G.R. No. 168274 August 20, 2008

Samuel Tagoe, purchased from the respondent Gold Palace Jewellery Co.'s (Gold
Palace's) store at SM-North EDSA several pieces of jewelry valued at P258,000.00.In
payment of the same, he offered Foreign Draft No. M-069670 issued by the United
Overseas Bank (Malaysia) BHD Medan Pasar, Kuala Lumpur Branch (UOB),
addressed to the Land Bank of the Philippines, Manila (LBP), and payable to the
respondent company for P380,000.00.

Respondent Julie Yang-Go, the manager of Gold Palace, consequently deposited

the draft in the company's account with the aforementioned Far East branch on June 2,
1998.When Far East, the collecting bank, presented the draft for clearing to LBP, the
drawee bank, the latter cleared the same-UOB's account with LBP was debited,and
Gold Palace's account with Far East was credited with the amount stated in the draft.

After ascertaining that the draft had been cleared, respondent Yang released the
pieces of jewelry to Samuel Tagoe; and because the amount in the draft was more
than the value of the goods purchased, she issued, as his change, Far East Check No.
1730881 for P122,000.00.This check was later presented for encashment and was, in
fact, paid by the said bank.

After around three weeks, LBP informed Far East that the amount in Foreign
Draft No. M-069670 had been materially altered from P300.00
to P380,000. Intending to debit the amount from respondent's account, Far East
subsequently refunded the P380,000.00 earlier paid by LBP.

Far East was able to debit only P168,053.36,but this was done without a prior
written notice to the account holder.petitioner demanded from respondents the
payment of P211,946.64. Far East consequently instituted Civil Case No. 99-296 for
sum of money and damages before the Regional Trial Court (RTC), Branch 64 of
Makati City.
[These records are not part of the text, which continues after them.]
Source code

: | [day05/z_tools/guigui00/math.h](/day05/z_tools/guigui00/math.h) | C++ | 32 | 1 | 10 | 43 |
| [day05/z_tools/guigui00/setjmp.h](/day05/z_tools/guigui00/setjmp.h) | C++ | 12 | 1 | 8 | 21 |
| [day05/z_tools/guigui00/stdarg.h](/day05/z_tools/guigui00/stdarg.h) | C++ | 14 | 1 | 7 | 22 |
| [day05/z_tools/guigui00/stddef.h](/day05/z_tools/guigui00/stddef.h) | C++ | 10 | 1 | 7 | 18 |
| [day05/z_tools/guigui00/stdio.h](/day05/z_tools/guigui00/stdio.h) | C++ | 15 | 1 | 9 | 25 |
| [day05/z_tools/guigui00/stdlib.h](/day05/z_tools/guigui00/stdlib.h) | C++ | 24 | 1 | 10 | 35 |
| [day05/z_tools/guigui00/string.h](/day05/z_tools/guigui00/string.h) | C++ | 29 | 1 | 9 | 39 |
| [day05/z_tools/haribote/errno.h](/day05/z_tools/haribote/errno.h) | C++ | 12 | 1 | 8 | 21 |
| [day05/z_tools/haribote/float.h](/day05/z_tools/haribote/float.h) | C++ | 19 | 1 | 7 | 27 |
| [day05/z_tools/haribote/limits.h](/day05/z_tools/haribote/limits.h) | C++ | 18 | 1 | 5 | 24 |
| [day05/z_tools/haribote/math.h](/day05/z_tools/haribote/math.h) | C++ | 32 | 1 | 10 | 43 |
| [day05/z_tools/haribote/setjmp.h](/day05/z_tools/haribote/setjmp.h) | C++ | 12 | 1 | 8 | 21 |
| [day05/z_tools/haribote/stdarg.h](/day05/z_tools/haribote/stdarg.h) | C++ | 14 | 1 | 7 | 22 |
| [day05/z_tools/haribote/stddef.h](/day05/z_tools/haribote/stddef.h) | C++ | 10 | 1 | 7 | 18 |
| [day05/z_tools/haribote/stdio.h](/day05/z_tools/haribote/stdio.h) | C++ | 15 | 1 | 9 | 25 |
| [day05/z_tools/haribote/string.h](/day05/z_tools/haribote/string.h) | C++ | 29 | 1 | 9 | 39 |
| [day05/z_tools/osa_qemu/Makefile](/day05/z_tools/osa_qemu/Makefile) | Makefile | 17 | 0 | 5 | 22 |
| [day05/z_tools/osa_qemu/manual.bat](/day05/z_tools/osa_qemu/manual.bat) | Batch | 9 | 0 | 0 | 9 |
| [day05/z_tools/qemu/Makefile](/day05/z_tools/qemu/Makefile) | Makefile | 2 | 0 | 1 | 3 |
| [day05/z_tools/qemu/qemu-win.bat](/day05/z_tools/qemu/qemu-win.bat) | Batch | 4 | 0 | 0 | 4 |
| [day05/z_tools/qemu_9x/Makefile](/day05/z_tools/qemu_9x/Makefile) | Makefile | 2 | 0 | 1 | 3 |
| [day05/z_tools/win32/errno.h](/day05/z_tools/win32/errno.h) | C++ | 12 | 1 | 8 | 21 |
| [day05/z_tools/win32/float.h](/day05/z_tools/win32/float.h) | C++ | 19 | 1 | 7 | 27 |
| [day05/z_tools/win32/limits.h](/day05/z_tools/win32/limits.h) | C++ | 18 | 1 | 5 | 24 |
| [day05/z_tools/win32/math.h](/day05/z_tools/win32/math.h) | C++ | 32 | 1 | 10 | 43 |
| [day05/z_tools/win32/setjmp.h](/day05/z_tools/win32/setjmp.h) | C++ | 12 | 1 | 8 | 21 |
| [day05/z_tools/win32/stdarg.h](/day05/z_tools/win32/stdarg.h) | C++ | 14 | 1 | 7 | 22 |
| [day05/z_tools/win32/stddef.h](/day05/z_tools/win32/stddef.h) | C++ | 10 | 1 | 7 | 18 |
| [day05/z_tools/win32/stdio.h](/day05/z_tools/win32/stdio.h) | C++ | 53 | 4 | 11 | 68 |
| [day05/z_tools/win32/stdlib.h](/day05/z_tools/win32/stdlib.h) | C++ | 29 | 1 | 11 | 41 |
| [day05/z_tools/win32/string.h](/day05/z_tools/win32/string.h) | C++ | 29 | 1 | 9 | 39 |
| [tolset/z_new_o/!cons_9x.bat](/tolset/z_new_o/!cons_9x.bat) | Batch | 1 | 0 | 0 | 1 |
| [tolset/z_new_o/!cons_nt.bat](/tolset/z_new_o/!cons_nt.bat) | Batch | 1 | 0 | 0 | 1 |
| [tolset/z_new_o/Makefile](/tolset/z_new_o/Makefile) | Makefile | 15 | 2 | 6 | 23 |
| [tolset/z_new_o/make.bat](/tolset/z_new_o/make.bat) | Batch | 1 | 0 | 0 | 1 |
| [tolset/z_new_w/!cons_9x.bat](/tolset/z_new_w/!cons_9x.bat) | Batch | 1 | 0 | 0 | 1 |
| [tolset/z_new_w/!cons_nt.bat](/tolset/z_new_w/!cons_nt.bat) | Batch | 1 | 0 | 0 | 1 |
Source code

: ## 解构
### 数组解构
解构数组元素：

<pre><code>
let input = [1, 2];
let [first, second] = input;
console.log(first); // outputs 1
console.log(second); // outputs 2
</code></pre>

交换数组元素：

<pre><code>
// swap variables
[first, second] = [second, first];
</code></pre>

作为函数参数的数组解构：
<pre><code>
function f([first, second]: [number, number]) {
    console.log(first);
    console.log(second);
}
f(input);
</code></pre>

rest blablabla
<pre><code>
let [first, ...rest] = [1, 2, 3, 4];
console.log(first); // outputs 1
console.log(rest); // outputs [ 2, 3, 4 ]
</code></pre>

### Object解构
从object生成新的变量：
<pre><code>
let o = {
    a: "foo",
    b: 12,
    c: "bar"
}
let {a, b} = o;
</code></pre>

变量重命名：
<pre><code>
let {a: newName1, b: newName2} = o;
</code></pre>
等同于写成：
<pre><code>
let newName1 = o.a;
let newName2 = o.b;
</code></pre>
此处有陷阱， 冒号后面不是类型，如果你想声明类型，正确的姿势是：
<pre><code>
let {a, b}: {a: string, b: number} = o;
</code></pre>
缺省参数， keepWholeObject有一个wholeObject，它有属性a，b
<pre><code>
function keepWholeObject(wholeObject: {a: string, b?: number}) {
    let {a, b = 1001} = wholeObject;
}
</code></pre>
RTC ruled in favor of FEBTC. CA reversed the decision of RTC. The
appellate court further ruled that the drawee bank had cleared the check, and its
remedy should be against the party responsible for the alteration. Gold Palace neither
altered the draft nor knew of the alteration, it could not be held liable.
Whether or not LBP, as an acceptor is liable to FEBTC

Supreme Court affirmed the decision of the CA.

Act No. 2031, or the Negotiable Instruments Law (NIL), explicitly provides that
the acceptor, by accepting the instrument, engages that he will pay it according to the
tenor of his acceptance.This provision applies with equal force in case the drawee
pays a bill without having previously accepted it. His actual payment of the amount in
the check implies not only his assent to the order of the drawer and a recognition of
his corresponding obligation to pay the aforementioned sum, but also, his clear
compliance with that obligation.Actual payment by the drawee is greater than his
acceptance, which is merely a promise in writing to pay. The payment of a check
includes its acceptance.

Unmistakable herein is the fact that the drawee bank cleared and paid the subject
foreign draft and forwarded the amount thereof to the collecting bank. The latter then
credited to Gold Palace's account the payment it received. Following the plain
language of the law, the drawee, by the said payment, recognized and complied with
its obligation to pay in accordance with the tenor of his acceptance. The tenor of the
acceptance is determined by the terms of the bill as it is when the drawee
accepts.Stated simply, LBP was liable on its payment of the check according to the
tenor of the check at the time of payment, which was the raised amount.